People love to hate Millennials, or the generation born between 1982 and 1994. Even the word “Millennials” has been overused so much that the word itself can prompt Olympic-level eye rolling. But new data from USA Today should inspire sympathy for the Me Generation.
No, it’s not the $1 trillion college debt load they face. USA Today recently reported that young people born in the late 1980s will have to have savings of at least $1.8 million to maintain quality of life during retirement. For those born in the 1990s, that number jumps to more than $2.5 million.
Even worse, because pension plans are a thing of the past and Social Security benefits expected to drop, young people will have far fewer supports for retirement.

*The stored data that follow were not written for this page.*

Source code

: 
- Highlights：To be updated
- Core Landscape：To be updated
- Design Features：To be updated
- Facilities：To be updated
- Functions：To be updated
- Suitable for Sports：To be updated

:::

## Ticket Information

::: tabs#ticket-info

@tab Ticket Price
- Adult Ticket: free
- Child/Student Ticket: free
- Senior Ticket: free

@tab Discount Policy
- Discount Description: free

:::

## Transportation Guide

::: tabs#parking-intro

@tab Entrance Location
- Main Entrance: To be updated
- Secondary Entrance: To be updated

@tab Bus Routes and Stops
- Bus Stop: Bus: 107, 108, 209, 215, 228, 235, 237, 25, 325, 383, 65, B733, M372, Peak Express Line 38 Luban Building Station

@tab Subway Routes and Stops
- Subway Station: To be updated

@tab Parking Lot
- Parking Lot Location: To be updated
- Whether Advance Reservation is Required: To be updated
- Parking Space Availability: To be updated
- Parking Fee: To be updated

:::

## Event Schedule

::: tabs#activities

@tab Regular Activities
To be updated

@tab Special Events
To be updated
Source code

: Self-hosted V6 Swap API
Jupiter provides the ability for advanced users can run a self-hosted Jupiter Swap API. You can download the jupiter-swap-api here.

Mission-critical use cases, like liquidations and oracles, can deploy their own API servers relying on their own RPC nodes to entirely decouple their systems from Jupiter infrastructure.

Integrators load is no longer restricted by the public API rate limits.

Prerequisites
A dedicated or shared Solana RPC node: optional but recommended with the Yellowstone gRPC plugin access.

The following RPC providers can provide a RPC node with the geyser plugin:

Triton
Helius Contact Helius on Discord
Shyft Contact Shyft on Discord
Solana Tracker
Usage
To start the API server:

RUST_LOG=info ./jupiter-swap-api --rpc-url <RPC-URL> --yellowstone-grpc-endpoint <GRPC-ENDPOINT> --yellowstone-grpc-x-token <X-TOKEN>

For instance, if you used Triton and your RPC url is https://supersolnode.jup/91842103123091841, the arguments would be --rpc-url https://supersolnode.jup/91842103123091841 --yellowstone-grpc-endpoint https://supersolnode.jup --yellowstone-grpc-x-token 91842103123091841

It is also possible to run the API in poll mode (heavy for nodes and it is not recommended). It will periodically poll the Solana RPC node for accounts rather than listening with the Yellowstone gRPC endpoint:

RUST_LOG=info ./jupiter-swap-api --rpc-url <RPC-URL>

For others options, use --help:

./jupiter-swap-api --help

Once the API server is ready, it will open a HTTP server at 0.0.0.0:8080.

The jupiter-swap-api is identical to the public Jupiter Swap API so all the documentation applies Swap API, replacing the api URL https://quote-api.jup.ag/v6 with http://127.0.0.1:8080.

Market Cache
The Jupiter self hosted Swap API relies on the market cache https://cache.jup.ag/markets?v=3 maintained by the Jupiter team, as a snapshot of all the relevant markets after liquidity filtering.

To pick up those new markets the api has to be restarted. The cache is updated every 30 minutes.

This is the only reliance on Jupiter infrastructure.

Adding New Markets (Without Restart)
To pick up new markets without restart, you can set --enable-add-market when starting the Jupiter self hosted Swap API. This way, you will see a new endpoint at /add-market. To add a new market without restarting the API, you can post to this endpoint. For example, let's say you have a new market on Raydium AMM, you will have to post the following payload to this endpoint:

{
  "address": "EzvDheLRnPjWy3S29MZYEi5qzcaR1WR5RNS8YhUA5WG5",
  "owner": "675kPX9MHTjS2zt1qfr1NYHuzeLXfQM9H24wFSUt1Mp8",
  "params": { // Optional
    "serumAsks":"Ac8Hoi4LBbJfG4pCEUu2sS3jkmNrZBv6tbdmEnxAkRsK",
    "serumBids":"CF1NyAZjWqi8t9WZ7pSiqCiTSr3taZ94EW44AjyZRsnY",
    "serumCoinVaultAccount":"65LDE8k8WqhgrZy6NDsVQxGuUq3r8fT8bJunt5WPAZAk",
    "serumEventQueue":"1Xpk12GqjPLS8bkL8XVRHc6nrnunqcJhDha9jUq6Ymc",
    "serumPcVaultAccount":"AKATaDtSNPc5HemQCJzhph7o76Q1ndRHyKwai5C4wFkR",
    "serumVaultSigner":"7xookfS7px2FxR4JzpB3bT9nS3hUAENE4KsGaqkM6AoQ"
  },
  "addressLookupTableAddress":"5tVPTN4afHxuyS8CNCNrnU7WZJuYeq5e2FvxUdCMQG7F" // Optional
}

The oldest Millennials, assuming they have no money set aside today and that they earn 5% on their investments, will need to sock away $2,000 a month for 32 years to accumulate a $1.8 million nest egg. And the youngest Millennials would need to save $1,000 a month for 48 years to accumulate $2.4 million.
According to USA Today:
“The oldest Millennials, assuming they have no money set aside today and that they earn 5% on their investments, will need to sock away $2,000 a month for 32 years to accumulate a $1.8 million nest egg. And the youngest Millennials would need to save $1,000 a month for 48 years to accumulate $2.4 million.”
In a time of slow economic growth and lingering economic anxiety from the Great Recession, many young people no longer expect to enjoy the same quality of life as their parents’ generation. That’s one reason Millennials are so much more likely to move to urban areas. They aren’t inscrutable bohemians — they simply go where the jobs go.
Fully two out of three young people aged 18 to 29 have relocated in the last five years. Not only that, but young people with college loans are far more likely to rent their housing, and the rate of young people buying homes is at an all time low. In the long run, that makes it harder to save money for retirement, too.
Perhaps the situation isn’t as bad as it sounds. After all, that $1.8 million figure isn’t much higher than the amount elder generations needed to retire. USA Today pegged Gen X and Baby Boomers’ retirement benchmarks at $1.6 and $1.3 million, respectively.